Sachhaftung nennen die Juristen das.
Wird das Pfand mit Verlust versteigert, geht das zu Lasten des Pfandleihers. Entsteht ein Gewinn, gehört der dem Kunden. Holt der Kunde den Überschuss nicht ab, muss ihn der Pfandleiher nach einer gesetzlich festgelegten Frist an den Fiskus abliefern.
Man kann es drehen und wenden, wie man will: Für das Entstehen von Krisen bleibt da kein Raum. Deshalb funktioniert der Pfandkredit trotz seines zu Unrecht schlechten Rufes seit 3.000 Jahren auf der ganzen Welt und hat alle Krisen, Gesellschaftsformen, Kriege und Revolutionen beinahe unverändert überlebt.
Ein letzter Punkt: Krisen entstehen auch durch mangelnde Kommunikation und Missverständnisse. Die Sprache von Banken, Fonds- und Kryptomanagern versteht kein normaler Mensch mehr.
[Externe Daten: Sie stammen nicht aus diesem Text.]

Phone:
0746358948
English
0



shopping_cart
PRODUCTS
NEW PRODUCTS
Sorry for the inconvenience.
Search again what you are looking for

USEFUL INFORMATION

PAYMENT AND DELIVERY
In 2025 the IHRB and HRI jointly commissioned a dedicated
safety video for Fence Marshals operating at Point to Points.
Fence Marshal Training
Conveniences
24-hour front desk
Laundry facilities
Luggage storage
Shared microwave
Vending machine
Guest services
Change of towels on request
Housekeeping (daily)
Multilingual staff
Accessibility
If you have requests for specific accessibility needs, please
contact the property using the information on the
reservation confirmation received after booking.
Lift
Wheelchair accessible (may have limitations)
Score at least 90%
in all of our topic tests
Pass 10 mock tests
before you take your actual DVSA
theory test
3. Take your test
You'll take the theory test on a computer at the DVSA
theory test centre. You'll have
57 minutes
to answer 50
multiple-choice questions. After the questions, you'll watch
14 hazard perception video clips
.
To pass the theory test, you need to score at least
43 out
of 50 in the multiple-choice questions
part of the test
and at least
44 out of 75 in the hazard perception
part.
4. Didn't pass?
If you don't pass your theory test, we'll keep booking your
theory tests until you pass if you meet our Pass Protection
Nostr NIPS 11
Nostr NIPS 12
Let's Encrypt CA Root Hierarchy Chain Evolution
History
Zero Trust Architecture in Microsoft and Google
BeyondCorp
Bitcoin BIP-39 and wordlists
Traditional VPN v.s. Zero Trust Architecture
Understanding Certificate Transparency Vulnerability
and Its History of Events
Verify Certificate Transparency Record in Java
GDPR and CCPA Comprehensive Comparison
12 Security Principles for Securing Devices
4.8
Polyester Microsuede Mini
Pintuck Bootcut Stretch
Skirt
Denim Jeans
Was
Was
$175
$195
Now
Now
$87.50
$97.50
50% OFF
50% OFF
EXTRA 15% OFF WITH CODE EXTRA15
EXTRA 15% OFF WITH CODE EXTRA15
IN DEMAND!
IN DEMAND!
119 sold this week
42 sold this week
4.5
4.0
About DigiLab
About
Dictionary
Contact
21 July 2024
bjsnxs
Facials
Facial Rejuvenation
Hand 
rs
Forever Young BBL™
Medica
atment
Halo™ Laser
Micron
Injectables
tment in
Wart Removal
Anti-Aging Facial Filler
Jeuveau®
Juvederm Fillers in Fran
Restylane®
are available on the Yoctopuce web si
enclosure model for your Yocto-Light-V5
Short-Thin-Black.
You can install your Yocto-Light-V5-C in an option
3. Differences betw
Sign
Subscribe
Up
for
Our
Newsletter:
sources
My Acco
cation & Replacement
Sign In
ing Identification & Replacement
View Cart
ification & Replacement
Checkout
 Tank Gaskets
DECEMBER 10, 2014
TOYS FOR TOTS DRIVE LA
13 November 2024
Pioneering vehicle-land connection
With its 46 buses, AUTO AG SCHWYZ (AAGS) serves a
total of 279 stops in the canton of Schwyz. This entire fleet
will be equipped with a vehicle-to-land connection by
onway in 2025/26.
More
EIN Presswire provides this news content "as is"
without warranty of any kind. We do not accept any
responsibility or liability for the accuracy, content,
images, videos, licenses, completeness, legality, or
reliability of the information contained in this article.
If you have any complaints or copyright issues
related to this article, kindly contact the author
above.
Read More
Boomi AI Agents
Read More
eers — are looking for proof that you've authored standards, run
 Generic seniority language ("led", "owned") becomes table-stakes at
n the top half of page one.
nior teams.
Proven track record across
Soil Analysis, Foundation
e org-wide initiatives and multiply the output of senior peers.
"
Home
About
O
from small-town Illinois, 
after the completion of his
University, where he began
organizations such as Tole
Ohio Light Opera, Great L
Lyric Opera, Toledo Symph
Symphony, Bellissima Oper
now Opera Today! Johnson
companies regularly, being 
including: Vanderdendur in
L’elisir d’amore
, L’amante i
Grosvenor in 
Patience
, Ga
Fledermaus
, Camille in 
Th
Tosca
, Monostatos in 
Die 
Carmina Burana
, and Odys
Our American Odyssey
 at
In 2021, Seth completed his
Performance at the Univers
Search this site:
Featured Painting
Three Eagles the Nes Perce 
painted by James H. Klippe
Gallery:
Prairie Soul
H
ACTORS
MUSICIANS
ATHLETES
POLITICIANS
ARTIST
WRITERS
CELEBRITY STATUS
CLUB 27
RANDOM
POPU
Banker sind selten telefonisch zu erreichen, zu Gesicht bekommt man sie nie.
Der Pfandleiher hingegen betreibt seit jeher ein vis-à-vis-Geschäft. Man redet klar und deutlich miteinander. Alles ist einfach und überschaubar und liegt im wahrsten Sinne des Wortes vor einem. Alles kann man mit Händen greifen.
Krisen hingegen entstehen immer dort, wo man das Geschäft nicht mehr in der Hand hat. Und das ist wörtlich gemeint.